* [Извлечённый текст]:
————
Объединенные свидетельства истории и экологии как будто приводят к одному общему выводу: чем менее бурны и насильственны производимые человеком изменения, тем больше вероятность успешной перестройки пирамиды. Степень насильственности в свою очередь зависит от плотности человеческого населения: чем выше плотность, тем более радикальные требуются преобразования. В этом отношении у Северной Америки, если она сумеет ограничить рост плотности своего населения, больше шансов на достижение устойчивости, чем у Европы.

Этот вывод противоречит нашим нынешним представлениям, будто бесконечный рост плотности населения будет обогащать человеческую жизнь бесконечно. Экологии не известно ни одной формулы, которая допускала бы бесконечное увеличение плотности. Все выгоды, получаемые от плотности, подчинены закону снижения возвратных поступлений.

Каким бы ни было уравнение для людей и земли, в настоящее время нам вряд ли известны все его условия. Недавние уточнения роли минеральных веществ и витаминов в питании обнаружили в движении энергии такие зависимости, о которых прежде никто и не подозревал: ценность почвы для растений и растений для животных определяется микроскопическими количествами тех или иных веществ. Ну, а движение вниз? Какая роль принадлежит исчезающим видам, сохранение которых мы пока считаем лишь эстетической роскошью? Они помогали созданию почвы — так, может быть, хотя мы об этом не подозреваем, они абсолютно необходимы для ее сохранения? Профессор Уивер предлагает использовать цветы прерий для восстановления гибнущих почв Пыльной Чаши. Кто знает, для чего в один прекрасный день нам могут понадобиться журавли и кондоры, выдры и гризли?
————
* [Исходный перечень]:
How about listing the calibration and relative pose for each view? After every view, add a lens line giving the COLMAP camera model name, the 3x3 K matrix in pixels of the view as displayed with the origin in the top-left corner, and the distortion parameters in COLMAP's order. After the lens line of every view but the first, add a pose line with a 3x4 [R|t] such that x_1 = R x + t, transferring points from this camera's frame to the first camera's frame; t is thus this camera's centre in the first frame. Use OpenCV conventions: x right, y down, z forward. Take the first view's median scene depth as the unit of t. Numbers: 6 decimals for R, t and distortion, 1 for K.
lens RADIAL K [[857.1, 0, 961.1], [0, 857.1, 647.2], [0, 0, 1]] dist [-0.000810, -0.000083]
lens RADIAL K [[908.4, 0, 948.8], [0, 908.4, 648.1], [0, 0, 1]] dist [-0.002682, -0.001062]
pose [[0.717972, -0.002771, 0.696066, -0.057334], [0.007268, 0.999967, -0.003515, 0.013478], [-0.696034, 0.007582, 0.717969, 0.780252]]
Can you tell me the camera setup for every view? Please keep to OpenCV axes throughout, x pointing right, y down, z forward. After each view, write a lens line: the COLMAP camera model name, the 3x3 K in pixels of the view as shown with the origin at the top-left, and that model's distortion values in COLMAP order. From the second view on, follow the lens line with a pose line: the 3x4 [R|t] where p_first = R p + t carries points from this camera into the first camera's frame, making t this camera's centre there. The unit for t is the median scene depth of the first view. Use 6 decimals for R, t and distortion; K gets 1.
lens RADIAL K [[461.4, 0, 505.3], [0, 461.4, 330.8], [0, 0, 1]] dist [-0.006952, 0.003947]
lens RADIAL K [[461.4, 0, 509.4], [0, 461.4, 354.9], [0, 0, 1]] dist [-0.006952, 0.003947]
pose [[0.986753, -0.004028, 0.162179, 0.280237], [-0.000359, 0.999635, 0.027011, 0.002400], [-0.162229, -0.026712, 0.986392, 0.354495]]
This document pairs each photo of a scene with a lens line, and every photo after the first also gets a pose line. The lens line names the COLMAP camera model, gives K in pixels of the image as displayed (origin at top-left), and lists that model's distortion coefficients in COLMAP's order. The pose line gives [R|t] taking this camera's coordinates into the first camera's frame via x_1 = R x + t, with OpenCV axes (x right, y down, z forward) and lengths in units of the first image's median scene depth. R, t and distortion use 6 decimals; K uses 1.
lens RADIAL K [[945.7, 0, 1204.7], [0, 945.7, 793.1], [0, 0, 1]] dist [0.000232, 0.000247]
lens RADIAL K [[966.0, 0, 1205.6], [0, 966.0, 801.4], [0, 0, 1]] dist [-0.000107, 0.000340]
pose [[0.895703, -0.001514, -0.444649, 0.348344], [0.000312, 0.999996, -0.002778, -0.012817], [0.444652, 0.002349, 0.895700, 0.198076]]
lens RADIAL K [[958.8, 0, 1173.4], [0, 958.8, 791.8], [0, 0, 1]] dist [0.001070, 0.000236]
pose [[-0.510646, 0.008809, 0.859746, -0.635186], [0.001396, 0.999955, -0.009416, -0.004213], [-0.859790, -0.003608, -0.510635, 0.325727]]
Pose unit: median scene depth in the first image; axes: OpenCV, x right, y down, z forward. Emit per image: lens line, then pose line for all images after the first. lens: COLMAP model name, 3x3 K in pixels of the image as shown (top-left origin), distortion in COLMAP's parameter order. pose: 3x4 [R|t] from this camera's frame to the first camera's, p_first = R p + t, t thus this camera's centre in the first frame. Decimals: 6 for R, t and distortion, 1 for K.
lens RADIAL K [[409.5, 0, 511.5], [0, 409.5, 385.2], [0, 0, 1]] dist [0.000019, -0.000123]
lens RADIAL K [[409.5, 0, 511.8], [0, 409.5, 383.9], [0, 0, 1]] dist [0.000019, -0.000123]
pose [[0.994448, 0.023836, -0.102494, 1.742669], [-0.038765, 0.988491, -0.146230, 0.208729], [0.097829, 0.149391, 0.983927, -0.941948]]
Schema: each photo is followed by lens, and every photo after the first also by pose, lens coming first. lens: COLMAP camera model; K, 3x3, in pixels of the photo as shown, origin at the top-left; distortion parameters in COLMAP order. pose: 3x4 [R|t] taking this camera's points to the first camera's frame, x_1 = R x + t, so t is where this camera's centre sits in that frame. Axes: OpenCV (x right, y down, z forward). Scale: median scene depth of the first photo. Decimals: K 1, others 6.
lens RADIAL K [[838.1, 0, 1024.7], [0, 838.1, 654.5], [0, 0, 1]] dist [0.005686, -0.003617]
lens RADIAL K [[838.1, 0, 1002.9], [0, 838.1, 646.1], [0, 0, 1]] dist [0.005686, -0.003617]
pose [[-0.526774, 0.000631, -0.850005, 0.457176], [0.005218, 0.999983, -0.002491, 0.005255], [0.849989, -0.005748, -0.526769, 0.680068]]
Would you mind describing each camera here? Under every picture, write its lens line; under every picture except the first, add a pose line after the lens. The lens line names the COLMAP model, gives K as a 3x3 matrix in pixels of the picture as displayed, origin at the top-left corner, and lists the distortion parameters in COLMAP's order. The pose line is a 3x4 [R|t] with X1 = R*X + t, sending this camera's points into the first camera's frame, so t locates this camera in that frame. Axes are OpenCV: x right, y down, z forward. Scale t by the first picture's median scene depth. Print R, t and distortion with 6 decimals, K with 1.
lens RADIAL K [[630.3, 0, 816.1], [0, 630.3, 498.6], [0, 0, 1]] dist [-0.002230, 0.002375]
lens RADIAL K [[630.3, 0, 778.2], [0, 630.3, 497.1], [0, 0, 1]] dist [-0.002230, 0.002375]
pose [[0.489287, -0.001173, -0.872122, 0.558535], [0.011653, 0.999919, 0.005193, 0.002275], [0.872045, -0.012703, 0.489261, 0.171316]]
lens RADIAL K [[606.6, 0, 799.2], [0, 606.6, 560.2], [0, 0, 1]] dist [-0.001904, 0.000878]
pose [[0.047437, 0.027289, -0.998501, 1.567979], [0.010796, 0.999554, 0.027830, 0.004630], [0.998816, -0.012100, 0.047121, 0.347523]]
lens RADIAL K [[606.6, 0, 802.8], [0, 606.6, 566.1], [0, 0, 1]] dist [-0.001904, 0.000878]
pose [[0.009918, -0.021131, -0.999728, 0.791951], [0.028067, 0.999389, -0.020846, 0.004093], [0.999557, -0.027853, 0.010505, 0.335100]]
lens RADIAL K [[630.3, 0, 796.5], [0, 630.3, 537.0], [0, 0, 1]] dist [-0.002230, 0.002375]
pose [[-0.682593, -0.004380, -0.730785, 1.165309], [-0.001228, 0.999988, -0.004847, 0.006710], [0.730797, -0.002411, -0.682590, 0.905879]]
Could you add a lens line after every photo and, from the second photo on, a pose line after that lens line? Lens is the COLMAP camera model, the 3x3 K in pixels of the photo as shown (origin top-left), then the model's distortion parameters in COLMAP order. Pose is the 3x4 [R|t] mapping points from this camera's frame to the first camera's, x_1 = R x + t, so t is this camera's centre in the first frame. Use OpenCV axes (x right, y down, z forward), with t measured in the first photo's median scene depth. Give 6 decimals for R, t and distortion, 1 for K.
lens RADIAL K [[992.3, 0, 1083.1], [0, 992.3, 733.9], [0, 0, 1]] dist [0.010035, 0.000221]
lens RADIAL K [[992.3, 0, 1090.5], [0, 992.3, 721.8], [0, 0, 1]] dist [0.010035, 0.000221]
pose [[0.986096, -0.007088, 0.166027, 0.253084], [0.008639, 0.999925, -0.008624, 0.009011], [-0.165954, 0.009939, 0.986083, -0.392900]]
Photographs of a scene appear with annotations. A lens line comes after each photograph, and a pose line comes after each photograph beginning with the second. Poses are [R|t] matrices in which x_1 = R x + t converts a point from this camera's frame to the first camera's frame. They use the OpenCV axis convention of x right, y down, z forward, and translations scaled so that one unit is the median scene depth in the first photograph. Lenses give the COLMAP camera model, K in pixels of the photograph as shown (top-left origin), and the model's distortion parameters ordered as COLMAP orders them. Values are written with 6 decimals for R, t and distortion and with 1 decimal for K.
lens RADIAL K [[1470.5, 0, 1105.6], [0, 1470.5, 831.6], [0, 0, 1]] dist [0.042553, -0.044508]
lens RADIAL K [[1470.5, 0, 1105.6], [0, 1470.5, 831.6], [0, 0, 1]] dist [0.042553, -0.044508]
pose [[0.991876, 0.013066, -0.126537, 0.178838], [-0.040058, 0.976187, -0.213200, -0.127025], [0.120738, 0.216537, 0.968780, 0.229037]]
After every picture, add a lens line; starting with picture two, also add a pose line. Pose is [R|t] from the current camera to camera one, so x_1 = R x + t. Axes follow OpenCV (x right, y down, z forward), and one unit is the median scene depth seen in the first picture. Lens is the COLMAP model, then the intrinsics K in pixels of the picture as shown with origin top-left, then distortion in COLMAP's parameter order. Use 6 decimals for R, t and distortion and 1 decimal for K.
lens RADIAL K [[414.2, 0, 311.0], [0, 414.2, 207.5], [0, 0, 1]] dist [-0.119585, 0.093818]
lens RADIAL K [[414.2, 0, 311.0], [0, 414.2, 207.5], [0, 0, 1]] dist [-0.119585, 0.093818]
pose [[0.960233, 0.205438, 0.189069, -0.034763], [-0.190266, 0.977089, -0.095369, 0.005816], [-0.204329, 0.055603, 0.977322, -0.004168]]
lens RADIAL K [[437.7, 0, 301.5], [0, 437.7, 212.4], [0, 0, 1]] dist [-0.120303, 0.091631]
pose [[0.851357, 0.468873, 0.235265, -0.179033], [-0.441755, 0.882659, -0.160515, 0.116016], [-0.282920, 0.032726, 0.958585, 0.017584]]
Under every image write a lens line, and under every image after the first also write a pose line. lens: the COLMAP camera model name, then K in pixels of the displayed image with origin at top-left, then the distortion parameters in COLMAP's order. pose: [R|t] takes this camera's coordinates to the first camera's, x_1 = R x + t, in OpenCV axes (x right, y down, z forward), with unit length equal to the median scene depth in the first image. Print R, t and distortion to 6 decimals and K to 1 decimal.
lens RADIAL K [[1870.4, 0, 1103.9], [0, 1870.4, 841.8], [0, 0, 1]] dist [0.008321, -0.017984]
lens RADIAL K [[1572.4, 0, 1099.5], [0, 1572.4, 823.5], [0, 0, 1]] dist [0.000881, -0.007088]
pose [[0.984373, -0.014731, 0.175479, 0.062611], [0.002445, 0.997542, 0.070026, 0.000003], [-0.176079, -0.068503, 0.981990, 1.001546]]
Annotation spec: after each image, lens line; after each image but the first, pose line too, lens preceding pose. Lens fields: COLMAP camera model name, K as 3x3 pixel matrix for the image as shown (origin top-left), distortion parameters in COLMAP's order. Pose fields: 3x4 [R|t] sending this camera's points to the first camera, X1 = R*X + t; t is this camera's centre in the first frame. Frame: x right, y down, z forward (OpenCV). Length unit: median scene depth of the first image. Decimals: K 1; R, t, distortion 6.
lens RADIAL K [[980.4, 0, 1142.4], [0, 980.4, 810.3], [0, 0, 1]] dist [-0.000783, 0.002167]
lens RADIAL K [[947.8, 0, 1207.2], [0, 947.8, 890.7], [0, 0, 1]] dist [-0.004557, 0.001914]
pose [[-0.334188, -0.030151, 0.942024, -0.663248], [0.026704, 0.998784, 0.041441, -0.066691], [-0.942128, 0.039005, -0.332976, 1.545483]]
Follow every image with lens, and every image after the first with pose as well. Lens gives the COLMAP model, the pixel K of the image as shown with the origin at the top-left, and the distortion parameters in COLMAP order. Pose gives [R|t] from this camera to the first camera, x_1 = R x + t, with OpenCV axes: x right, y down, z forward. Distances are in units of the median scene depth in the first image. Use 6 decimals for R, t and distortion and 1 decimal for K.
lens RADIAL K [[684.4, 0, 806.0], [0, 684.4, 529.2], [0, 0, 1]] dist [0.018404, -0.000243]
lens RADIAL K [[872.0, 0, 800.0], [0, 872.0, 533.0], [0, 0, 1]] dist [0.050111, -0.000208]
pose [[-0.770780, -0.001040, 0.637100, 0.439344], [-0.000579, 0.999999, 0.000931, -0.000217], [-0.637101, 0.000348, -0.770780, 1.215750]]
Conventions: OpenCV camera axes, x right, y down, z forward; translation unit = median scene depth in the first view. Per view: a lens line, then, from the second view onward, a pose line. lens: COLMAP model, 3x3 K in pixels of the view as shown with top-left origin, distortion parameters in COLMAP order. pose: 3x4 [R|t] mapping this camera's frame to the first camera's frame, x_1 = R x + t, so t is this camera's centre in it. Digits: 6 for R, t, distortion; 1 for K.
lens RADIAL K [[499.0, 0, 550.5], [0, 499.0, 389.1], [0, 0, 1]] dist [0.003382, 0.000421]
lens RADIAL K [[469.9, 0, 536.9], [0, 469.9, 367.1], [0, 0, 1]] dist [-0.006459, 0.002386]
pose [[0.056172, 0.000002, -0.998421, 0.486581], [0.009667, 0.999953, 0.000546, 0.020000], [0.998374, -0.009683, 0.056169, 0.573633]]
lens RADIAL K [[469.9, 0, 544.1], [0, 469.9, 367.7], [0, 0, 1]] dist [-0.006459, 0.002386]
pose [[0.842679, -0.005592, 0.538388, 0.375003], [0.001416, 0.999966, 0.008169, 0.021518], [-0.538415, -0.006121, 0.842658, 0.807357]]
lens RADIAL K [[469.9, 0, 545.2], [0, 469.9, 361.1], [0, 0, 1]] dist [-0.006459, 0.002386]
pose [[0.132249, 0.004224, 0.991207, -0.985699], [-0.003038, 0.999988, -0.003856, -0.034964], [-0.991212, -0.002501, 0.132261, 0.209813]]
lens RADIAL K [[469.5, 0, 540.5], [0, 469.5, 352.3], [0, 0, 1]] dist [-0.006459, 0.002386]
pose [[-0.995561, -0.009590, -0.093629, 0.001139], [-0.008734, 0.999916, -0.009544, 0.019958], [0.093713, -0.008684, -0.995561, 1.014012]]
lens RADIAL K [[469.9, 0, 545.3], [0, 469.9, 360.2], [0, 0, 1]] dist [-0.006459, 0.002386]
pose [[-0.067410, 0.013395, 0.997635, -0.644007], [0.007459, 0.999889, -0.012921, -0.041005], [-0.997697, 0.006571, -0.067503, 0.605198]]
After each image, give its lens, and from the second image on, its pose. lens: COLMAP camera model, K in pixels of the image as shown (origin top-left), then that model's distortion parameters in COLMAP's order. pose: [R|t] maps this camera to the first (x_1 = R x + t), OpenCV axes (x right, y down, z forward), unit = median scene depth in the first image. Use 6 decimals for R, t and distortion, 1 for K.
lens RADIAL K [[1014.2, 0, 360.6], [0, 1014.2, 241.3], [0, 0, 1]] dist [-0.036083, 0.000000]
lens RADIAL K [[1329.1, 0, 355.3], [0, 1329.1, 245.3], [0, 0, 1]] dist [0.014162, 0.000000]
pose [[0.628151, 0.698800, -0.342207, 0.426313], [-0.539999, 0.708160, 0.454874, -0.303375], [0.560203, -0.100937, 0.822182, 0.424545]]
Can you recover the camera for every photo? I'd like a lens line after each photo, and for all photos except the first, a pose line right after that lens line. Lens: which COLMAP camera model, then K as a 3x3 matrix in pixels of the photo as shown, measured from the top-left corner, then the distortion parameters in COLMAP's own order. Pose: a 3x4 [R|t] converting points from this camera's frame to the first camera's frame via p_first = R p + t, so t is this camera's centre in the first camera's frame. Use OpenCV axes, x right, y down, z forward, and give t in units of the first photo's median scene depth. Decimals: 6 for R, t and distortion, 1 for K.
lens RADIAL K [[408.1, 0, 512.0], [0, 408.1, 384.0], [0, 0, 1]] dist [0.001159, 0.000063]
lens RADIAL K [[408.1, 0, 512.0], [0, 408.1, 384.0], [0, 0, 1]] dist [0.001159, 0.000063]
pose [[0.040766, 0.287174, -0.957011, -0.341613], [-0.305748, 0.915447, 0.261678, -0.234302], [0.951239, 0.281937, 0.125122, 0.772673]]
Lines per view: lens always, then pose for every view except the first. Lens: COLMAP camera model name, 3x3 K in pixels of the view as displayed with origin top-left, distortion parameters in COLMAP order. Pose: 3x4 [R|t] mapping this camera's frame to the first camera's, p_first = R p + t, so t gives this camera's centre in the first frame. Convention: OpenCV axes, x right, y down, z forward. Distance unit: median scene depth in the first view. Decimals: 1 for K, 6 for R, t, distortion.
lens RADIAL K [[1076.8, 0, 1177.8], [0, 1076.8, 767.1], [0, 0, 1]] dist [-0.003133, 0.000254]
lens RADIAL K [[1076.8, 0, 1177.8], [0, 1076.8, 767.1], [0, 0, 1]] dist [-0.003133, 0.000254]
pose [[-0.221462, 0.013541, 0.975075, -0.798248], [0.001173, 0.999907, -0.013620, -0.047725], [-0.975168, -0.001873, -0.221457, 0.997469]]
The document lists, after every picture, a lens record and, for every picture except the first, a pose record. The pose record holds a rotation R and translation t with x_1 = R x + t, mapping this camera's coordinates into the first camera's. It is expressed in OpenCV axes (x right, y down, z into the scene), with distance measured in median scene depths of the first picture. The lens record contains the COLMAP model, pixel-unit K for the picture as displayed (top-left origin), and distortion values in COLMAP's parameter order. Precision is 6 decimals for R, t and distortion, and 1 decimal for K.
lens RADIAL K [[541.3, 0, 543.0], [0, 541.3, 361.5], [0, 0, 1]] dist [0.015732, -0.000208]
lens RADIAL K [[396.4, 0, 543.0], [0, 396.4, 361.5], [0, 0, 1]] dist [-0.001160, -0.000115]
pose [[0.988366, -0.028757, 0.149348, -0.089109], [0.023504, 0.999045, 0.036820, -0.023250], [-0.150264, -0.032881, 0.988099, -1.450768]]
————
* [Что требуется]:
Верните без изменений отрывок текста об экологии от слов «Каким бы ни» до слов «выдры и гризли?» включительно. Перечень никак не связан с текстом об экологии.

* [Письменный ответ]:
Каким бы ни было уравнение для людей и земли, в настоящее время нам вряд ли известны все его условия. Недавние уточнения роли минеральных веществ и витаминов в питании обнаружили в движении энергии такие зависимости, о которых прежде никто и не подозревал: ценность почвы для растений и растений для животных определяется микроскопическими количествами тех или иных веществ. Ну, а движение вниз? Какая роль принадлежит исчезающим видам, сохранение которых мы пока считаем лишь эстетической роскошью? Они помогали созданию почвы — так, может быть, хотя мы об этом не подозреваем, они абсолютно необходимы для ее сохранения? Профессор Уивер предлагает использовать цветы прерий для восстановления гибнущих почв Пыльной Чаши. Кто знает, для чего в один прекрасный день нам могут понадобиться журавли и кондоры, выдры и гризли?